··· Provided records

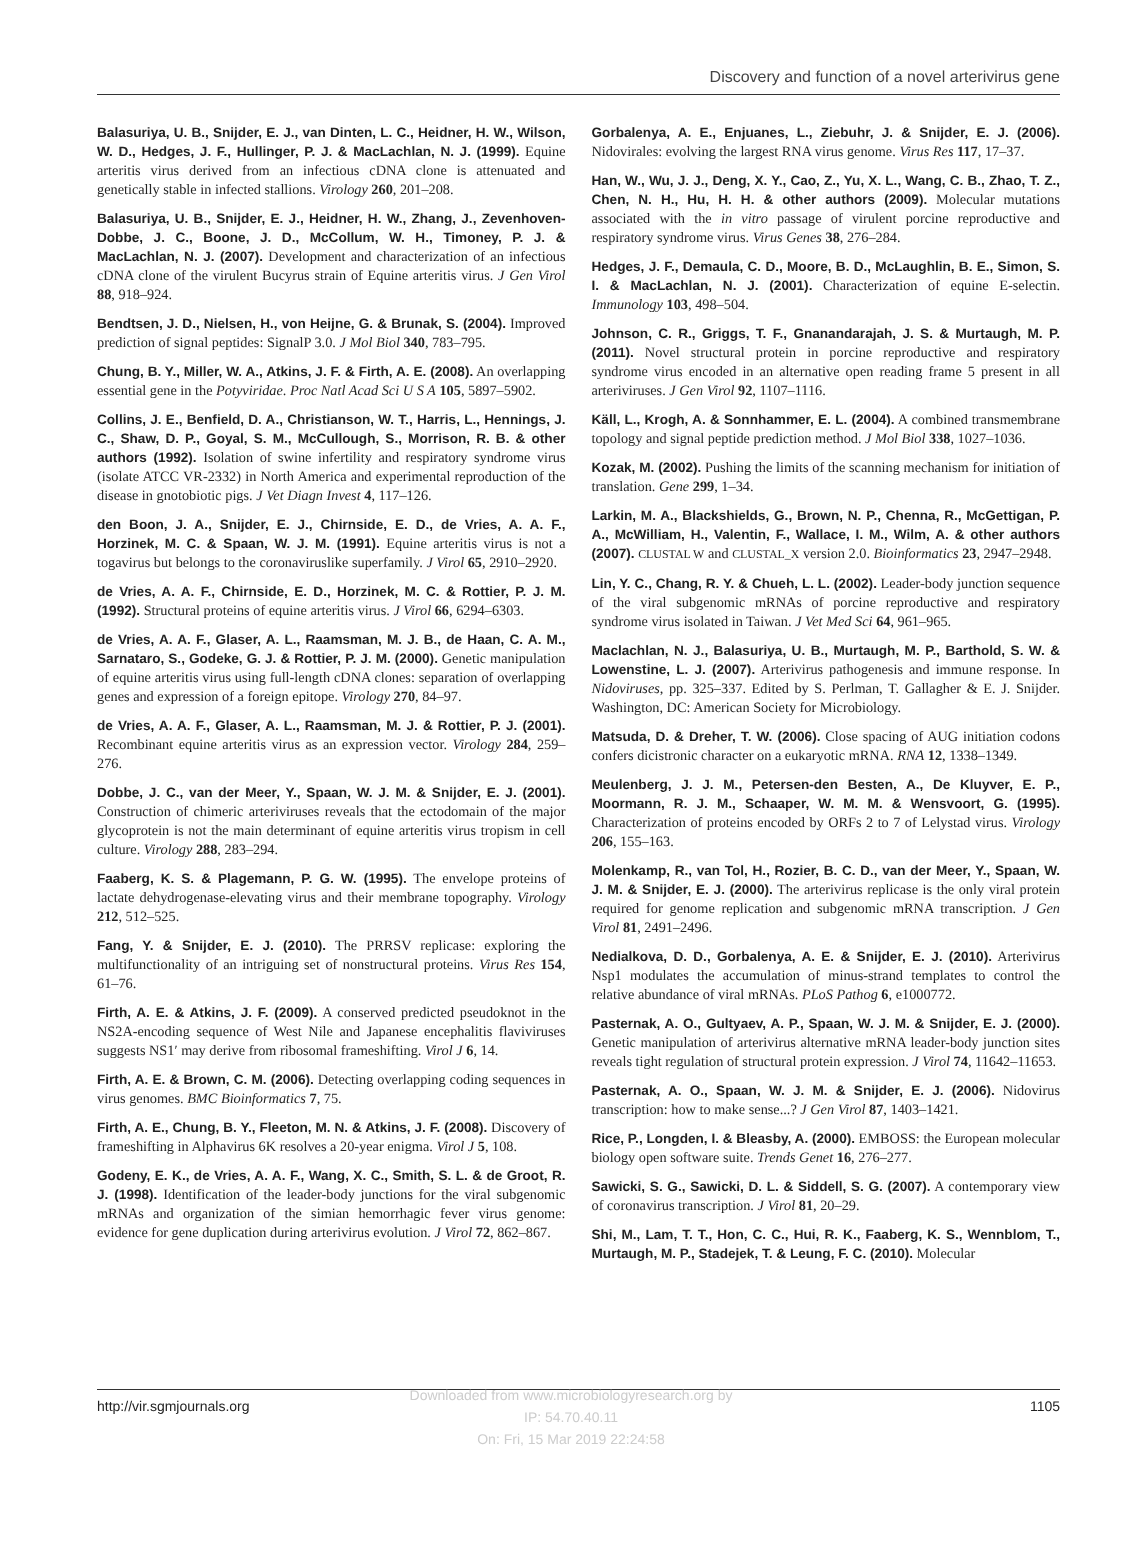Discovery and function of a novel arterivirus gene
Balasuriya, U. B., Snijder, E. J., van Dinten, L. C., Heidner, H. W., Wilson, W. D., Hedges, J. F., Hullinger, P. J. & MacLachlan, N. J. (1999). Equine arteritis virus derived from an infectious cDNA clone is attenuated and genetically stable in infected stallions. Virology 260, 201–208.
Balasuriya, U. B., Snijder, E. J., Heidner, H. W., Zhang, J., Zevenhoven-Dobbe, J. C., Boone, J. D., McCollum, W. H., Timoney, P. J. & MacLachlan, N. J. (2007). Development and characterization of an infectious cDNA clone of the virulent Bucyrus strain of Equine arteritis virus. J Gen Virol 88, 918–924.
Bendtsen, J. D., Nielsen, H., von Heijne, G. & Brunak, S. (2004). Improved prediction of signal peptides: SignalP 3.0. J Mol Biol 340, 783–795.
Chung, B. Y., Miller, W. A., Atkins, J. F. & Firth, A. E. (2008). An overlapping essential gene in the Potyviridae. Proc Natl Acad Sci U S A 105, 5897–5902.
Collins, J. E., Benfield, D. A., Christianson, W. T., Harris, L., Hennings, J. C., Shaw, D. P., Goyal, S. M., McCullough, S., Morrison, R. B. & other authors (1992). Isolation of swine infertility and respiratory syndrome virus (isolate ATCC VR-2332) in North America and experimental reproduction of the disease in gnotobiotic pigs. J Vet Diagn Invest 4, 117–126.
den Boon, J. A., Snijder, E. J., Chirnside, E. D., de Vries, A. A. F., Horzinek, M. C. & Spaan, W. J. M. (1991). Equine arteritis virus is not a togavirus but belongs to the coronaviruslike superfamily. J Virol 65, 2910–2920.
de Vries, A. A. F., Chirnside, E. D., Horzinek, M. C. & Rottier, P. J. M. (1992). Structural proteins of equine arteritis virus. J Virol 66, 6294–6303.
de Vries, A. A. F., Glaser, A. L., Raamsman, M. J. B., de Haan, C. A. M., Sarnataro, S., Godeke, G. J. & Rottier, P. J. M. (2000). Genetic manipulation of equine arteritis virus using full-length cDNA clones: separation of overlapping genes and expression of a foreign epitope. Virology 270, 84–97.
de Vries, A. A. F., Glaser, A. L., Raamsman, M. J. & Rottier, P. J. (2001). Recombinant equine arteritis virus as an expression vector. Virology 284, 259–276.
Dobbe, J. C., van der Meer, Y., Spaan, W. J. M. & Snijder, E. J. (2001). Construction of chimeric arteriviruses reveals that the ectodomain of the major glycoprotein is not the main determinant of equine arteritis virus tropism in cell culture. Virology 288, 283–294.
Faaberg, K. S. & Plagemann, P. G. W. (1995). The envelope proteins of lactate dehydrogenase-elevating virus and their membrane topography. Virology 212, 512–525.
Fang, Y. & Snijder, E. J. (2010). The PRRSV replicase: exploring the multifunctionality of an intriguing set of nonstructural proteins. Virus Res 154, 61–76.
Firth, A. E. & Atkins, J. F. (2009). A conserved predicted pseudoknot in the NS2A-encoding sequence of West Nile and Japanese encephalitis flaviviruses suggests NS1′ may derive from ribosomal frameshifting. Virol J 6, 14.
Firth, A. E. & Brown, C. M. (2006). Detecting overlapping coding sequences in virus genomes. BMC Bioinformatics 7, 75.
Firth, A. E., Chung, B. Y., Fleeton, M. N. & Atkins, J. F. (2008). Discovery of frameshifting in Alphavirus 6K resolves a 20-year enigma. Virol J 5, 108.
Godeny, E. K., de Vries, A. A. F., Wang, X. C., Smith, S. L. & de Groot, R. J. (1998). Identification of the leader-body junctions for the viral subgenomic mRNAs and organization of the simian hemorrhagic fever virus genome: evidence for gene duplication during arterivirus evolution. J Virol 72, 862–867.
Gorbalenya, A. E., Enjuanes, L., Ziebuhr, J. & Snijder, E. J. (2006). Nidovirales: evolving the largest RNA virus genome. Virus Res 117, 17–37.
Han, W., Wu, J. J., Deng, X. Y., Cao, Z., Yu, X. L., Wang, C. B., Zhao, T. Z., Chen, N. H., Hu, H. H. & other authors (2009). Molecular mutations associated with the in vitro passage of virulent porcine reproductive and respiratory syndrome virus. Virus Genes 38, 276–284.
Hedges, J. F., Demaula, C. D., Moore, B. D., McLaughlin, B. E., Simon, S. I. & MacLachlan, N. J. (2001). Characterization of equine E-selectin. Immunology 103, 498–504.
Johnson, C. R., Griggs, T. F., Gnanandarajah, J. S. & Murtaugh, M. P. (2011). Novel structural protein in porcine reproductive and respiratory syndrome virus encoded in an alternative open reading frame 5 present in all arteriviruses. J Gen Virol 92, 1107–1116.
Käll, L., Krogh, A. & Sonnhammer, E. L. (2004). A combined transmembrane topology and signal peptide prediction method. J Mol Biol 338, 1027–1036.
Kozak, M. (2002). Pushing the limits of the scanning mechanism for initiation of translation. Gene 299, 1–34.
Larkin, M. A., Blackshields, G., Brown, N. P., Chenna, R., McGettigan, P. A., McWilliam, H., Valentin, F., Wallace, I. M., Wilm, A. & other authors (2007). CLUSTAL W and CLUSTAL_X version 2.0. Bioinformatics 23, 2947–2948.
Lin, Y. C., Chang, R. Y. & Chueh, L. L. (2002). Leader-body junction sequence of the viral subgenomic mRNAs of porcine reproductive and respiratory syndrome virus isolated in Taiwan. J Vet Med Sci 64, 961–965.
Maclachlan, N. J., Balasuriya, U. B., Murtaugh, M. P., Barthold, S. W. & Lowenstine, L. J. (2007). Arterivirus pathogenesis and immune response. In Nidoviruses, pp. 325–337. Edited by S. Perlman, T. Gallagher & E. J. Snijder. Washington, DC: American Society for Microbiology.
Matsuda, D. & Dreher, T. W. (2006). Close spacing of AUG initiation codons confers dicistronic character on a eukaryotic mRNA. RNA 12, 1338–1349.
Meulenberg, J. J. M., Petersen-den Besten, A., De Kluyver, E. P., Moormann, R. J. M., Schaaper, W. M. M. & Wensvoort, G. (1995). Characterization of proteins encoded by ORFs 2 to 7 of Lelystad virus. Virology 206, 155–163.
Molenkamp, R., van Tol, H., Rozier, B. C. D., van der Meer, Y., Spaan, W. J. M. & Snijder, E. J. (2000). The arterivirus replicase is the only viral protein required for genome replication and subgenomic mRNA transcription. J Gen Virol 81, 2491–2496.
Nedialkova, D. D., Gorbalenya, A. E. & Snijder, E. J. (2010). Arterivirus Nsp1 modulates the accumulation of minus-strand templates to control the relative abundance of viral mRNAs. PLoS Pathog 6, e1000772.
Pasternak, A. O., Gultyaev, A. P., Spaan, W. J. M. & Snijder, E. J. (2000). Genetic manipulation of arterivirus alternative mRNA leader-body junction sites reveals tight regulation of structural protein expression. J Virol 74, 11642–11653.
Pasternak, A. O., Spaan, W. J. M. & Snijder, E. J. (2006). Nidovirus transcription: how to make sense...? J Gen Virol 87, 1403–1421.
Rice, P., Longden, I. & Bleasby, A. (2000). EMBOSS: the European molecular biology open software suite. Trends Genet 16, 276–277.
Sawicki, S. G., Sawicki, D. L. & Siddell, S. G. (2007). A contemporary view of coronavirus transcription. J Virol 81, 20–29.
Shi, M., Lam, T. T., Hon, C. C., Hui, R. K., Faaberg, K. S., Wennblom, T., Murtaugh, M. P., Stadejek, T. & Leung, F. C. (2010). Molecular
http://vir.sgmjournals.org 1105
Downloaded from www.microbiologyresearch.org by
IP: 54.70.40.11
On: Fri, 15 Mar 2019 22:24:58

······

### What you need to do
Count the lines of the entries above that contain the word "manipulation" and give only the number.

### Answer box
2